Sunday, September 20, 2009

Michael Burleigh...Sacred Causes: The Clash of Religion and Politics from the Great War to the War on Terror

Review of Michael Burleigh, Sacred Causes: The Clash of Religion and Politics from the Great War to the War on Terror (New York: HarperCollins, 2007). xviii + 557 pp. $27.95. 


Italian fascism, German Nazism, and Russian bolshevism all promised a kingdom very much of “this world” to replace the hope of the transcendent world to come. 

Among the “new” things on the ideologues’ progressive side of history was a new anthropology. The modern effort to build heaven on earth began with the ideological reconstruction of a new man.
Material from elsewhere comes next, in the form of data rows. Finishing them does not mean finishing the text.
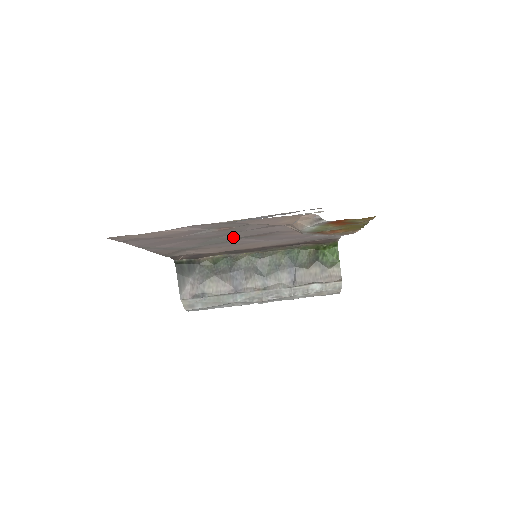
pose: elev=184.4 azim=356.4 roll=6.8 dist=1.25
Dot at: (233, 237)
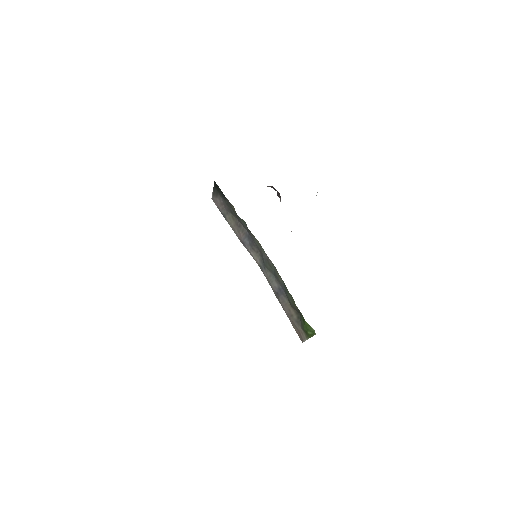
Dot at: occluded
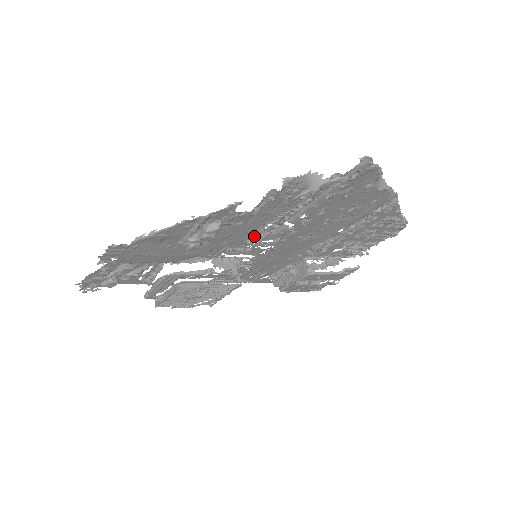
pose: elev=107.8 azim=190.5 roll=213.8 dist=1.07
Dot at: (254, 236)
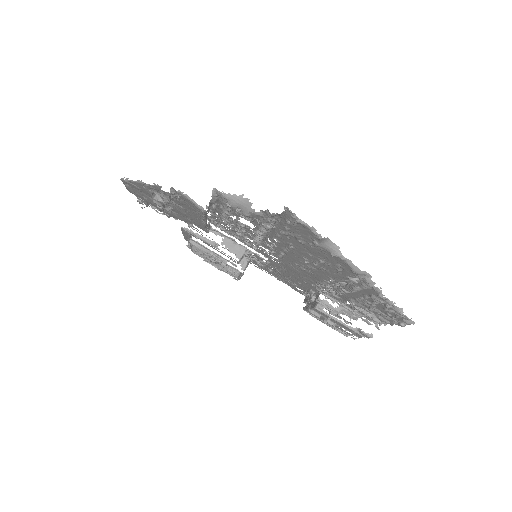
Dot at: occluded
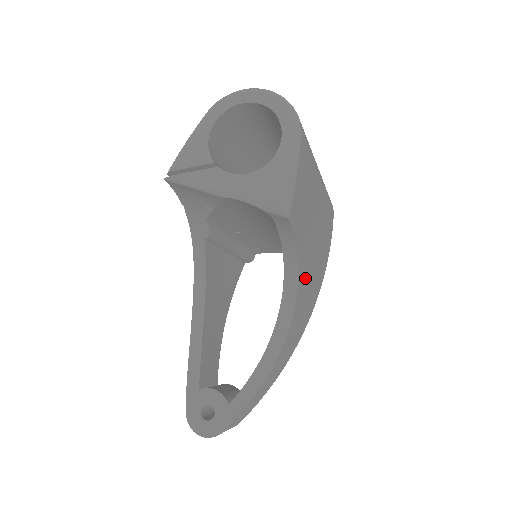
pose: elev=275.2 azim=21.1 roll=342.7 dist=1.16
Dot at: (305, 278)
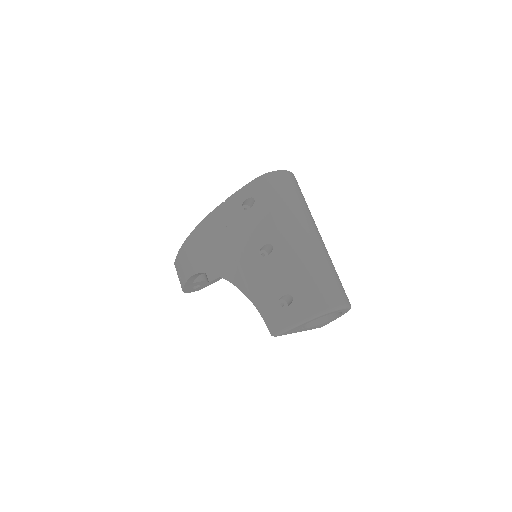
Dot at: occluded
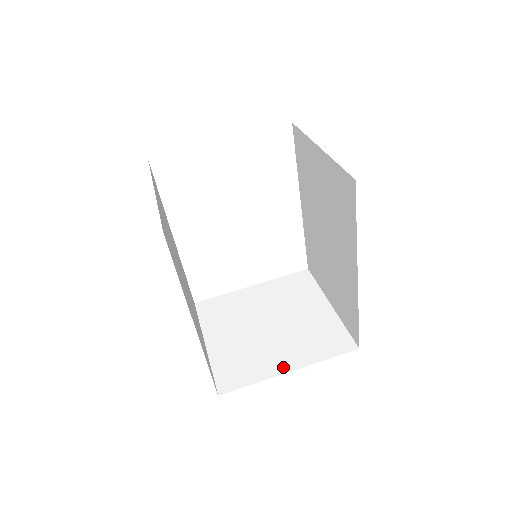
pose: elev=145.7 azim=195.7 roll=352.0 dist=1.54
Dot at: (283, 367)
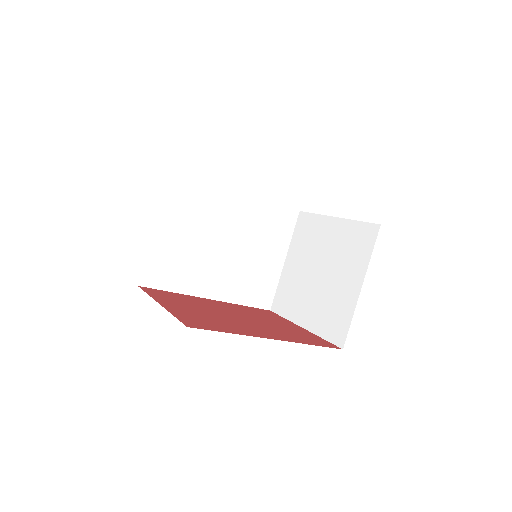
Dot at: (302, 320)
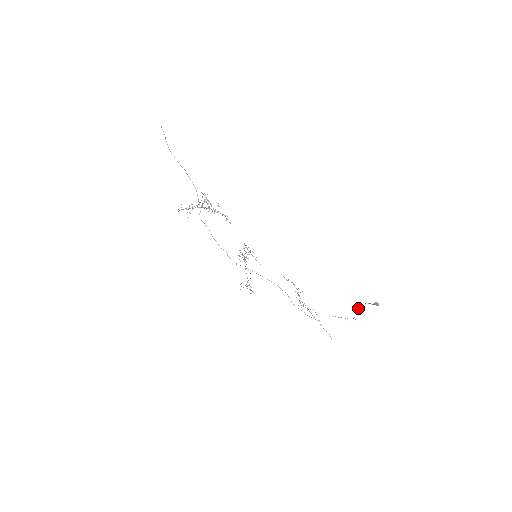
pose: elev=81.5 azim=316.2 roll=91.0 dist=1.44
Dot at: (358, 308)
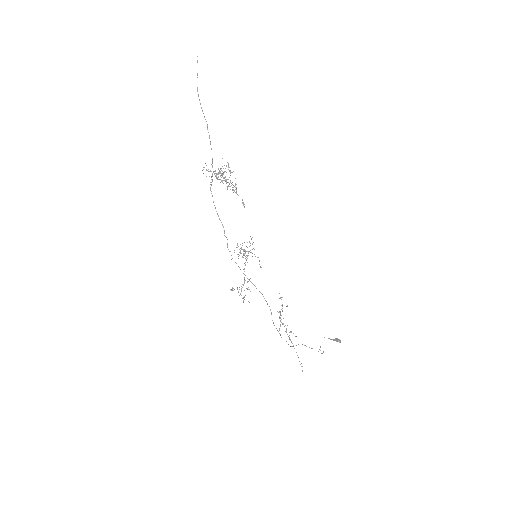
Dot at: occluded
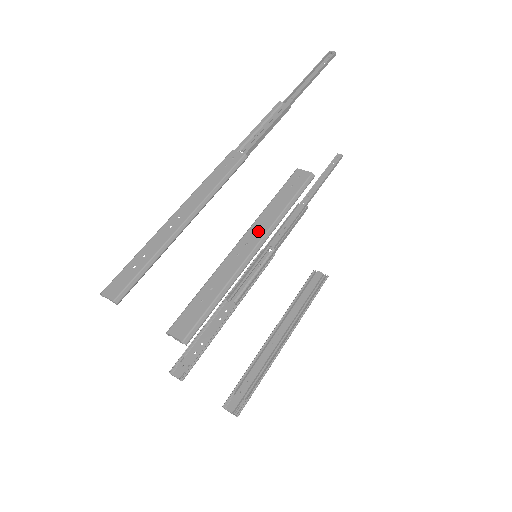
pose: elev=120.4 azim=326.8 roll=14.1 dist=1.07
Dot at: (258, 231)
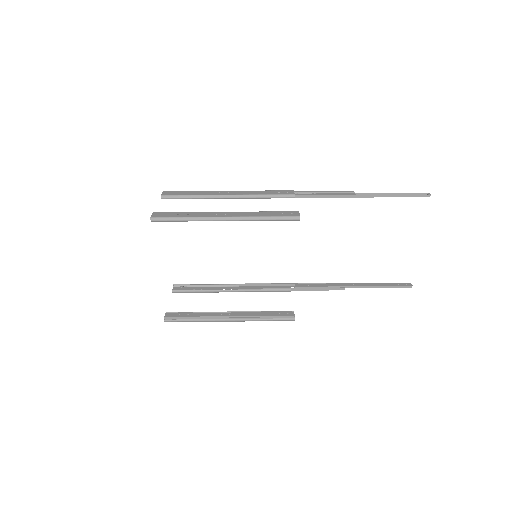
Dot at: (238, 214)
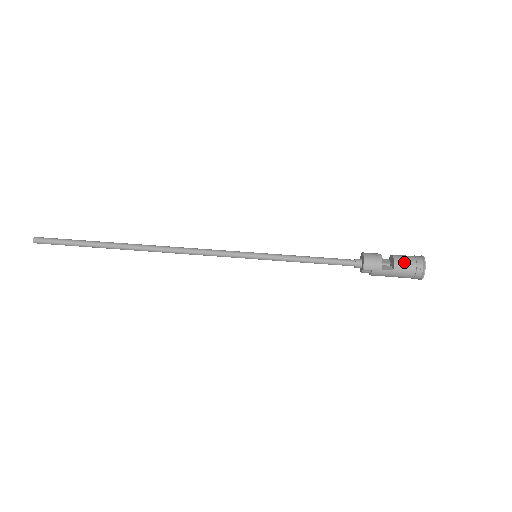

Presupposing that human nature is malleable rather than radically limited, subject to original sin, and transformable only by divine grace, each totalitarian regime promised to build a new man fit for the earthly New Jerusalem. 

Burleigh’s comprehensive and disturbing comparative study of political religion adds significant historical documentation to the more abstract interpretations contributed by political theorists and sociologists. In a gripping, often darkly humorous narrative detailing the warped spirituality of the twentieth century’s most notorious regimes, Burleigh operates in a zone between history and journalism, offering a highly personal account in which the author’s voice is always present. This is not a fault, but it does place Burleigh’s work in a category distinct from more detached and dispassionate history. This is a story written by a historian engaged with a usable past that he hopes may offer the West a remedy for its persistent spiritual disease. 

Totalitarianism became an ersatz faith for many millions of people. It did more than fill the spiritual void left by a supposedly secularizing civilization. Totalitarian regimes carried farther the determination of nation-states in the nineteenth century to become the locus of man’s primary allegiance. Worship did not go away in the secular age. The nation-state redirected veneration to itself for its own intramundane ends.